Par ses poèmes, l’auteur le pratique en un retour au lyrisme, là où une absence oriente et nourrit l’écriture : y est évoqué ce qui fut perdu, à la fois “le passé humain qui est aussi l’origine et l’enfance qui n’en finit pas de nous quitter nous laissent de plus en plus errant dans notre vie d’adulte.“
Alternent les ténèbres de la grande nuit du temps et la flamme de vie encore indécise mais le poète voyageur des éthers y marche jusqu’à l’épuisement.
A ce titre, Pierre Lepère est le double de l’auteur car dans ses livres aussi il est question de l’enfance, “celle que l’on peut retrouver par un certain cheminement intérieur : éternelle, immuable, vaine”, écrit Philippe Pichon. Mais il existe chez lui l’attente des femmes dont, écrit-il en substance, il ne leur a jamais demander l’origine ou plutôt ce qui l’aimante chez elles.
Même s’il devine que pour lui une attente amoureuse demeure infiniment ouverte, que “rien ne saura jamais la remplir.”
Néanmoins, Philippe Pichon refuse que nous restions à nous lamenter sur ce qui n’est plus.

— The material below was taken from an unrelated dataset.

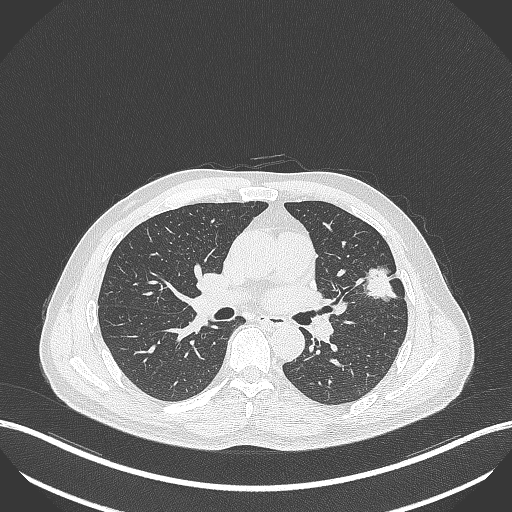
Chest CT, one axial slice. Position 220 of 418 along the scan axis. Reconstruction kernel B70f. Lung window (W 1500 / L -600 HU). 512 × 512 image matrix, field of view 400 × 400 mm. Male patient, age 55 years. Case-level facts recorded for this patient, not image findings: clinical TNM (as recorded): T1c N0 M0.
Structures marked on this image (bounding box drawn by a radiologist):
- lung tumour (recorded histology: adenocarcinoma): bounding box [x1, y1, x2, y2] px = [364, 263, 400, 303]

Il s’agit de chercher la lumière dans une vision plus ou moins christique. Il pressent que, quelque part au fond de cette obscurité, une clarté palpite. Encore faut-il savoir la trouver. D’où cette double quête à travers l’intimité du poète avec l’appui de Lepère.
Car si nous sommes condamnés au visible, la poésie est là pour apprendre à voir plus loin. A ce titre le poète, le vrai, est toujours veilleur de feu.
jean-paul gavard-perret
Philippe Pichon, Cieux défunts, ciels défaits– fragments & verse, et Un ami de haut bord, Editions Douro, coll. Bleu Turquin, Paris, 2023, 176 p. et 152 p.